Directions for this task:
Carry over every entry exactly as written, though not the pictures it contains.

---------- Excerpted data

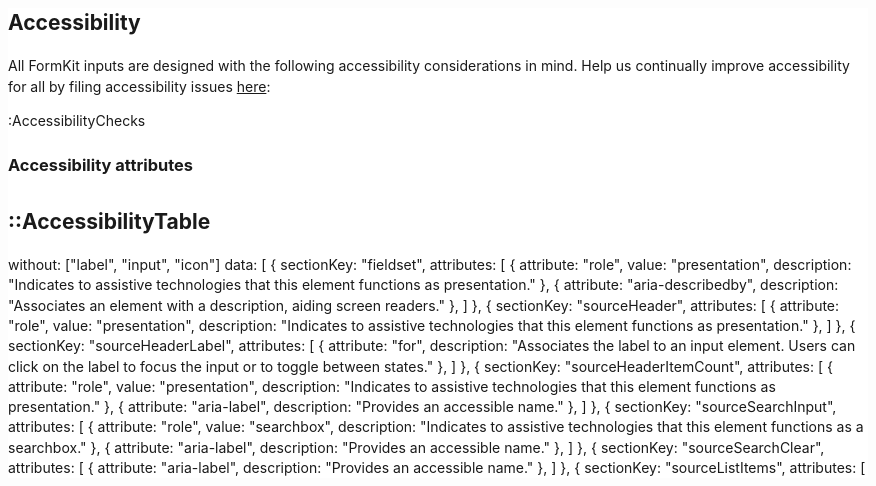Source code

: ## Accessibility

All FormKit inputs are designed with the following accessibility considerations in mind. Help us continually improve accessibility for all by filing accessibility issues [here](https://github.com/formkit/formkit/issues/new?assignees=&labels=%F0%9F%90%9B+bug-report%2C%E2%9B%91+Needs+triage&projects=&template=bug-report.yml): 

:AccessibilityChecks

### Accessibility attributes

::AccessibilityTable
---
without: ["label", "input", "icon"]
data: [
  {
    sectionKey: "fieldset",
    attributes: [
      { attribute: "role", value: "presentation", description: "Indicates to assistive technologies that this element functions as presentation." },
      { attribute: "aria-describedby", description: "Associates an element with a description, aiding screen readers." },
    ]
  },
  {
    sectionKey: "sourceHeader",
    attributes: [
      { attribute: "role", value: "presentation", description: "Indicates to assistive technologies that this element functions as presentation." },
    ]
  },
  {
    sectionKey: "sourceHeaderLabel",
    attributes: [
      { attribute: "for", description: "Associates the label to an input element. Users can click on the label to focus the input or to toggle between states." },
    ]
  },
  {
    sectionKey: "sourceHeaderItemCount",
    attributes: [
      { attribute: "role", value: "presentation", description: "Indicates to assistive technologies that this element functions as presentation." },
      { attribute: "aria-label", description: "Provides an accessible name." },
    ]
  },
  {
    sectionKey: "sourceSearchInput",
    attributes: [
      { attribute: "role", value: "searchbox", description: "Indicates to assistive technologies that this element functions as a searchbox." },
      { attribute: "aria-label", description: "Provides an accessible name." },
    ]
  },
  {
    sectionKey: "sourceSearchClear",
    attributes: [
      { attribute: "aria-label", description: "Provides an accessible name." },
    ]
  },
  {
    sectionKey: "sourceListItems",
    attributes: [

--------------------

Response area:
Source code

: ## Accessibility

All FormKit inputs are designed with the following accessibility considerations in mind. Help us continually improve accessibility for all by filing accessibility issues [here](https://github.com/formkit/formkit/issues/new?assignees=&labels=%F0%9F%90%9B+bug-report%2C%E2%9B%91+Needs+triage&projects=&template=bug-report.yml): 

:AccessibilityChecks

### Accessibility attributes

::AccessibilityTable
---
without: ["label", "input", "icon"]
data: [
  {
    sectionKey: "fieldset",
    attributes: [
      { attribute: "role", value: "presentation", description: "Indicates to assistive technologies that this element functions as presentation." },
      { attribute: "aria-describedby", description: "Associates an element with a description, aiding screen readers." },
    ]
  },
  {
    sectionKey: "sourceHeader",
    attributes: [
      { attribute: "role", value: "presentation", description: "Indicates to assistive technologies that this element functions as presentation." },
    ]
  },
  {
    sectionKey: "sourceHeaderLabel",
    attributes: [
      { attribute: "for", description: "Associates the label to an input element. Users can click on the label to focus the input or to toggle between states." },
    ]
  },
  {
    sectionKey: "sourceHeaderItemCount",
    attributes: [
      { attribute: "role", value: "presentation", description: "Indicates to assistive technologies that this element functions as presentation." },
      { attribute: "aria-label", description: "Provides an accessible name." },
    ]
  },
  {
    sectionKey: "sourceSearchInput",
    attributes: [
      { attribute: "role", value: "searchbox", description: "Indicates to assistive technologies that this element functions as a searchbox." },
      { attribute: "aria-label", description: "Provides an accessible name." },
    ]
  },
  {
    sectionKey: "sourceSearchClear",
    attributes: [
      { attribute: "aria-label", description: "Provides an accessible name." },
    ]
  },
  {
    sectionKey: "sourceListItems",
    attributes: [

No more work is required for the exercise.